Imagine waking up one day to find that everything had changed practically over night. All over the world massive destruction due to one natural disaster after another. And what if there was no way to turn back the clock. To wake up knowing that each day will be worse than the one before. No electricity. No phone service. No gas or oil. Limited food supplies. What is there left to hope for? How would you live your last days?
Meet Miranda your personal guide through this terrifying adventure.
Pfeffer, Susan Beth. 2006. Life As We Knew It.

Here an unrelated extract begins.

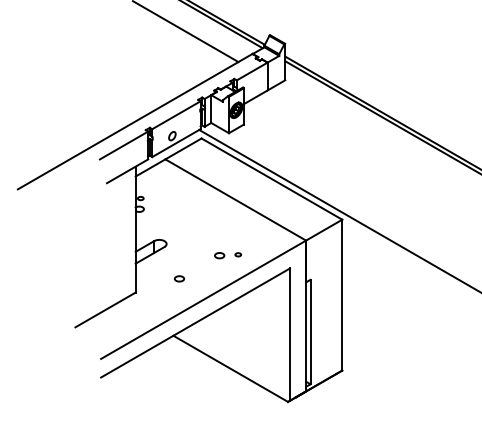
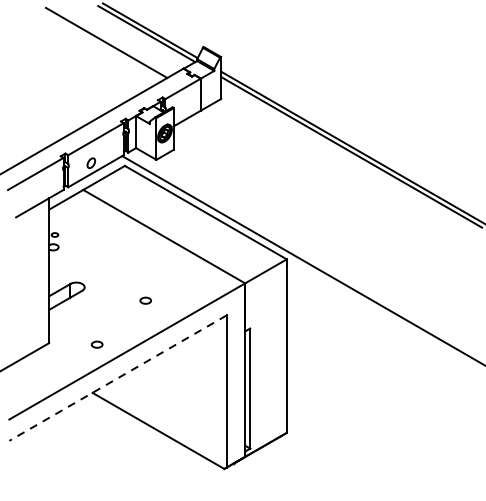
part: (237, 254) -> (166, 299), removed
part: (179, 278) -> (97, 344), moved
line: (195, 323) -> (117, 378), solid -> dashed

When we first meet Miranda she is a happy, practically care-free young girl with so much to look forward to. It's May of her sophomore year. She's sixteen and dealing with ordinary problems. Friends. Boys. Schoolwork. But less than one week after our narrative opens, Miranda's world is about to change and she doesn't even know it. When they first hear that astronomers are predicting that a meteor will hit the moon, it's a time of light-hearted celebration. Teachers assign students moon-based assignments. After all, wasn't meteors hitting the moon how the moon got all those craters to begin with? What's the big deal? But what astronomers failed to predict--or failed to announce--is that this would be the largest meteor to ever hit the moon. Still families make plans to sit out on the lawn, some even baking cookies or popping popcorn to celebrate this once-in-a-lifetime event, to watch history in the making. Miranda and her family witness the meteor hitting, but what no one could have predicted is that they are witnessing the destruction of life as we know it. The meteor hits the moon setting it not only off-tilt but bringing it dangerously close to Earth. Scary to witness, but Miranda has no idea what it has set into motion. Tsunamis, earthquakes, floods, volcanoes, wild fires. And that is just the beginning.
Journey with Miranda through these terrifying months (May-March) as everyone struggles to survive.
Susan Beth Pfeffer has created a very exciting novel sure to leave an impact on her readers. Writing since 1970, she has written over sixty books for children and young adults.